Mexican baseball player (born 1965)

Isidro Márquez Espinoza (born May 14, 1965) is a Mexican former professional baseball pitcher who currently serves as the pitching coach for the Acereros de Monclova of the Mexican League. He played in Major League Baseball (MLB) for the Chicago White Sox.

==Playing career==
Márquez played during one season at the major league level for the Chicago White Sox. He was purchased by the Los Angeles Dodgers from the Mexican League's Tuneros de San Luis in 1988. Márquez played his first professional season (in American baseball) with their High-A affiliate, the Bakersfield Dodgers in 1988, and his last affiliated season with the White Sox and their Triple-A Nashville Sounds in 1995.

In 2000, Márquez made a comeback with the Piratas de Campeche of the Mexican League. He pitched in Mexico through 2011.
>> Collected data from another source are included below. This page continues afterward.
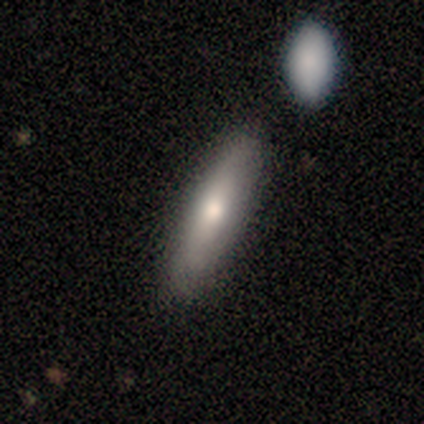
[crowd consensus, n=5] A smooth galaxy with no disk features (60%) that is cigar-shaped (100%).

Vote fractions:
- Smooth or featured? smooth: 60% / featured or disk: 40% / star or artifact: 0%
- How rounded? cigar-shaped: 100% / round: 0% / in between: 0%
- Merging? none: 80% / merger: 20% / minor disturbance: 0% / major disturbance: 0%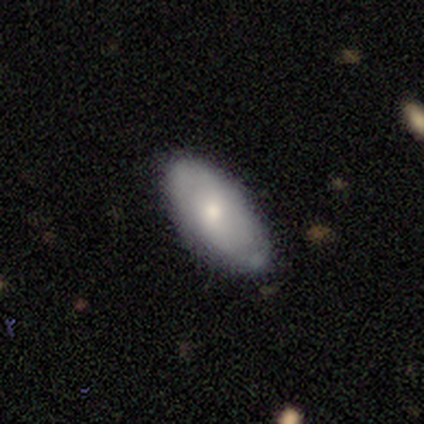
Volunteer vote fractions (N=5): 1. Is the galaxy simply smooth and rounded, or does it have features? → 60% smooth, 40% featured or disk, 0% star or artifact.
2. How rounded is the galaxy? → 100% in between, 0% round, 0% cigar-shaped.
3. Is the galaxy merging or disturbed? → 80% none, 20% minor disturbance, 0% major disturbance, 0% merger.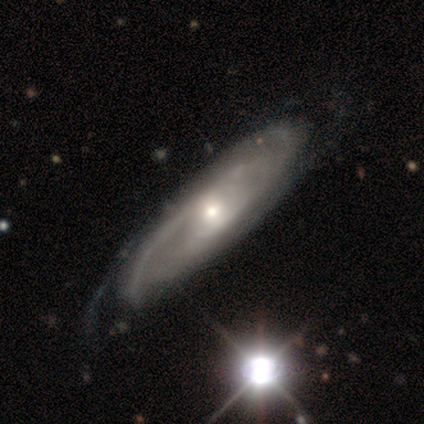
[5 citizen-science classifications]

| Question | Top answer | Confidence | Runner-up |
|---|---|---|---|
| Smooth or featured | featured or disk | 100% | — |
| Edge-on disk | no | 100% | — |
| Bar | weak | 60% | no (40%) |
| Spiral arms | yes | 100% | — |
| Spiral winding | tight | 80% | medium (20%) |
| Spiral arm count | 2 | 80% | can't tell (20%) |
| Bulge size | small | 60% | moderate (40%) |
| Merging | none | 80% | minor disturbance (20%) |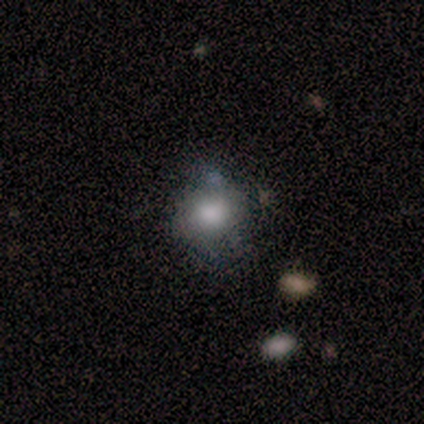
smooth 86%, featured or disk 14%, star or artifact 0%. Down the decision tree: how rounded — round (67%); merging — none (71%).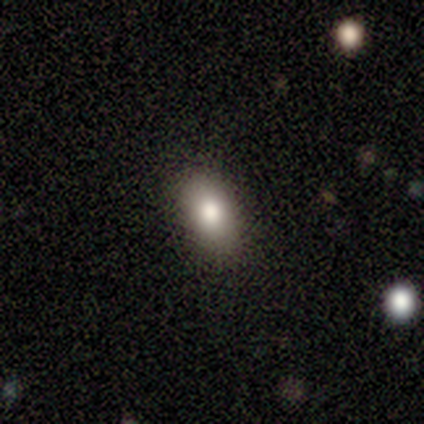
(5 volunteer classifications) A smooth galaxy with no disk features (100%) that is in between round and cigar-shaped (100%).

Vote fractions:
- Smooth or featured? smooth: 100% / featured or disk: 0% / star or artifact: 0%
- How rounded? in between: 100% / round: 0% / cigar-shaped: 0%
- Merging? none: 100% / minor disturbance: 0% / major disturbance: 0% / merger: 0%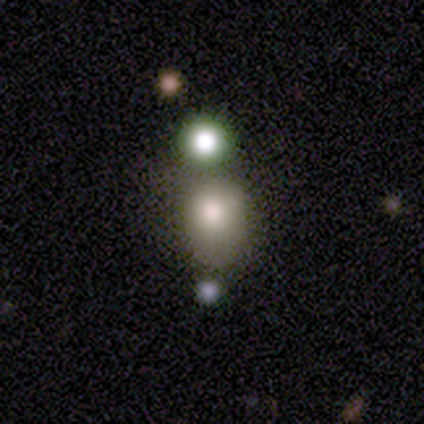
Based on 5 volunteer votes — smooth-or-featured: smooth: 80% | featured or disk: 20% | star or artifact: 0%
  how-rounded: round: 100% | in between: 0% | cigar-shaped: 0%
  merging: none: 60% | minor disturbance: 20% | merger: 20% | major disturbance: 0%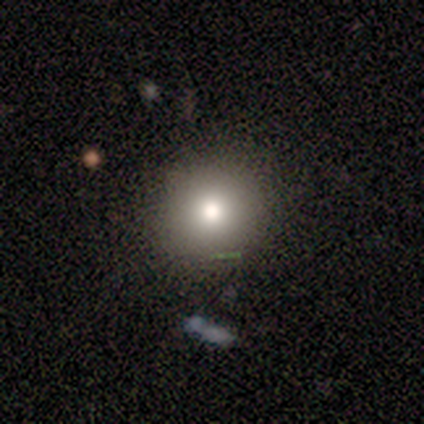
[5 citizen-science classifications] This is likely a smooth galaxy (60%). How rounded: likely in between (67%). Merging: clearly none (100%).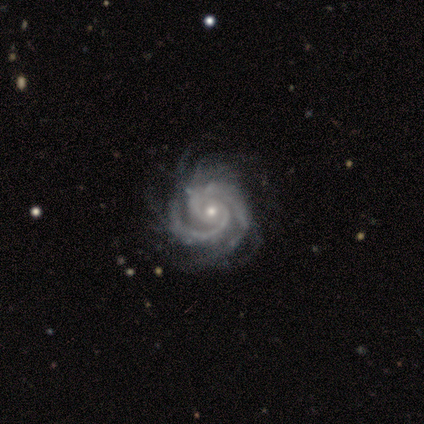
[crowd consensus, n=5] Smooth or featured? featured or disk (100%)
Edge-on disk? no (100%)
Bar? no (60%)
Spiral arms? yes (100%)
Spiral winding? tight (100%)
Spiral arm count? 2 (60%)
Bulge size? small (80%)
Merging? none (80%)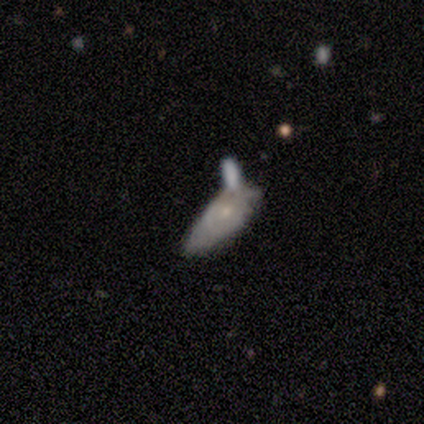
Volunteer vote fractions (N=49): Overall: featured or disk (49%; smooth 47%). Edge-on disk: no (88%). Bar: no (95%). Spiral arms: yes (57%; no 43%). Spiral arm count: can't tell (58%; 2 25%). Spiral winding: tight (50%, tied with medium). Bulge size: small (71%). Merging: merger (45%; minor disturbance 23%).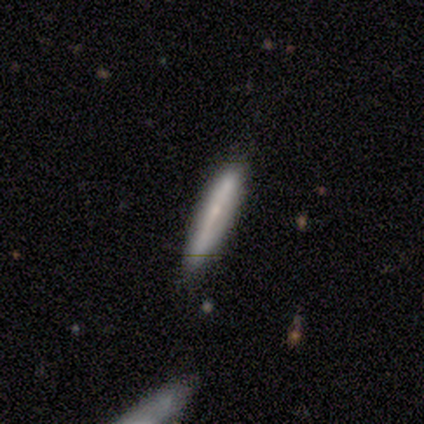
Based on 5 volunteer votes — Smooth or featured? 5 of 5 (100%) said smooth. How rounded? 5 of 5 (100%) said cigar-shaped. Merging? 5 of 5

In 2020, Márquez was inducted into the Mexican Professional Baseball Hall of Fame. In 2021, the Piratas retired Márquez's 33 number. On 30 October 2022, the Águilas de Mexicali also retired Márquez's 33 number.

In February 2025, Márquez was selected by a committee of journalists as a pitcher for the Mexican League Centennial All-Time Team on the occasion of the league's hundredth anniversary.

==Coaching career==
Márquez spent the 2025 season as a coach for the Toros de Tijuana of the Mexican League. On November 9, 2025, Márquez was fired by the Toros.

On November 19, 2025, Márquez was hired to serve as the pitching coach for the Acereros de Monclova of the Mexican League.